Text for analysis Block Start

You could walk into A.P.C. on Mercer Street and go, "A hundred and ten dollars for a pair of jeans? I think not." To the uninitiated, many of designer Jean Touitou's clothes are, shall we say, on the unassuming side: cotton shirts in the softest Liberty lawn, poplin trenchcoats, tropical-wool jackets and pants. But that's the idea. Hang around the shop and notice how cute all the salesgirls and -boys look in head-to-toe Jean. See how everything fits and looks just so. Even if you've never joined the in-store shoving matches in search of the perfect-fitting flat-front hipster pants, you've surely felt the influence of Jean Touitou: Have you had a deep craving for cardboard-stiff dark denim jeans lately? (The man is obsessed with denim.) What about that cute fitted pinwale cord shirt you got from J. Crew last year? As a late convert to the cult of A.P.C., I didn't make my first — and only — purchase until the store had been open for a couple of years. But two days after this interview I practically ran back to Mercer Street for some black stretch New Iggy Bootleg Pop pants, and I already have my eye on some grey clamdiggers for spring.


MARY: So when you first started back in 1987, did you have to do a lot of explaining?
JEAN: Yes, people were saying, "Oh, you're doing basics." And I just hate that word. Because for me, a basic is when you're starving and you grab anything to cover your body against the cold or against the heat. That's a basic for me. So I had to explain that I put my hysteria into trying not to be exceptional. I put my hysteria into trying to be normal. And that takes a while to explain. Because that's totally hysterical, to work that much, to do something that just looks invisible.

MARY: Is it true you'd like to do only one collection a year.

Text for analysis Block End

--- What to work on ---
Continue the interview with A.P.C. designer Jean Touitou, starting right after the last question shown.

Available data Block Start

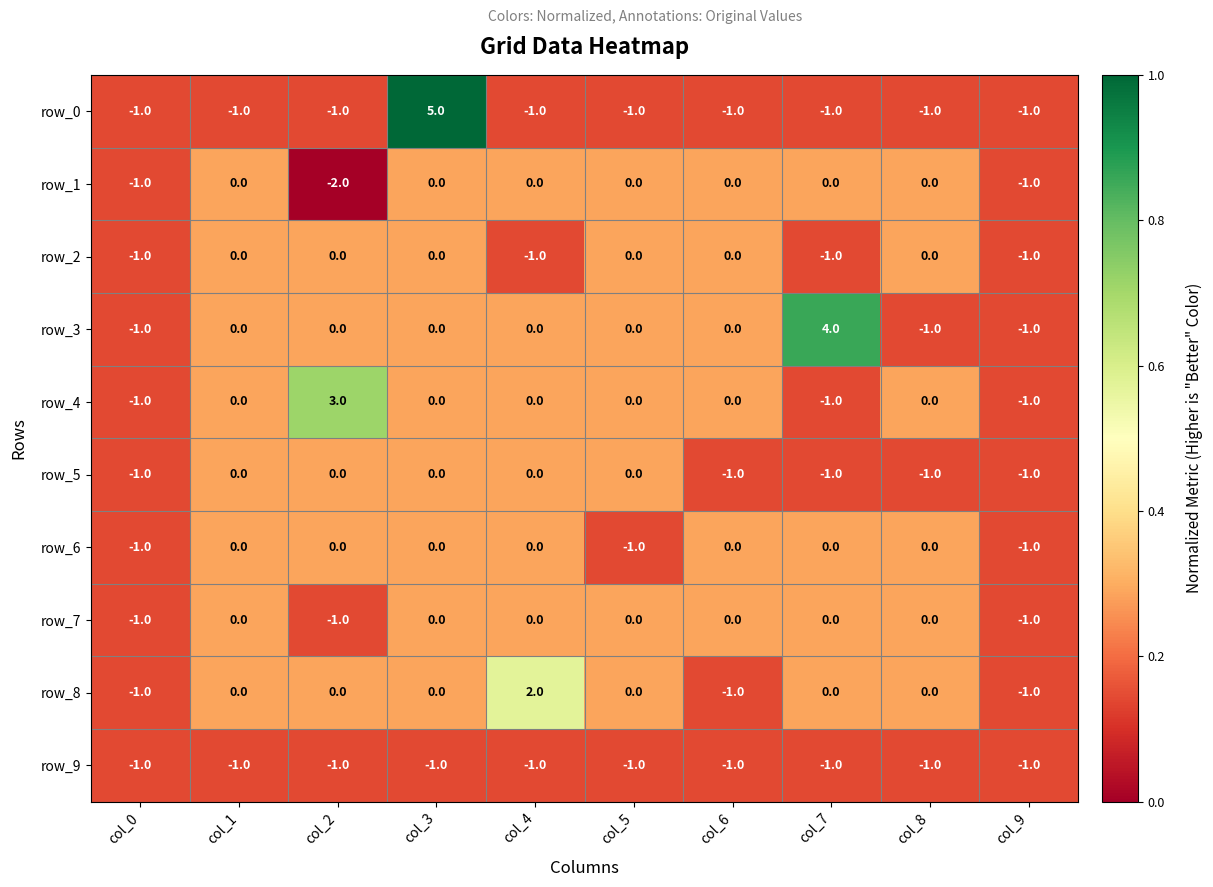

Is it true that row_2 equals -1 at col_4?

True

Available data Block End

--- Task answer ---
JEAN: Yes, maybe one and a half a year would be right. We have to create a new year that will have 15 months. Because this rhythm of producing something every six months is just insane. It's just too fast. You're just finishing one collection and you enter the next one. It's too quick.

MARY: Is it harder to design for winter or summer?
JEAN: Summer is very hard for me because I love heavy, military pieces. Basically that's what I love. People don't follow me too much in my choices for summer, but I'm pretty satisfied with this particular collection because I sort of hated the winter I did before. I think I went out of control. I did too much.

MARY: You're talking about the winter stuff that's in the store right now?
JEAN: Yes. Now I have such a good team, one morning I could say, "I want to do this printed wool thing," and then they go, "Jean wants to do printed wool." So they run everywhere and all the information is on my table two days later. So now, whatever I say gets done. And that's a catastrophe because it's impossible for a store to look good with so many styles, even if one by one they are nice.

MARY: We're sitting here in the press room surrounded by spring samples. Do you also do runway shows?
JEAN: No, I just stopped, I just stopped. At one time I did a few little shows in some strange places, but I just think it's impossible to show clothes in the proper fashion. One has 85 shows and everybody is exhausted and everybody is fabulous: "Where am I seated, what should I wear today?" And those gimmicks are so pathetic. The only thing amusing about the shows I did was that there was no specific seating. The chairs were not in line, and there were no names on the chairs. So it was interesting to see who was going to sit where.

MARY: Are there people you think about when you design?
JEAN: Yes, of course, sometimes … But less and less. I have fewer and fewer heros. I keep getting older.

MARY: Didn't you once mention Brian Jones?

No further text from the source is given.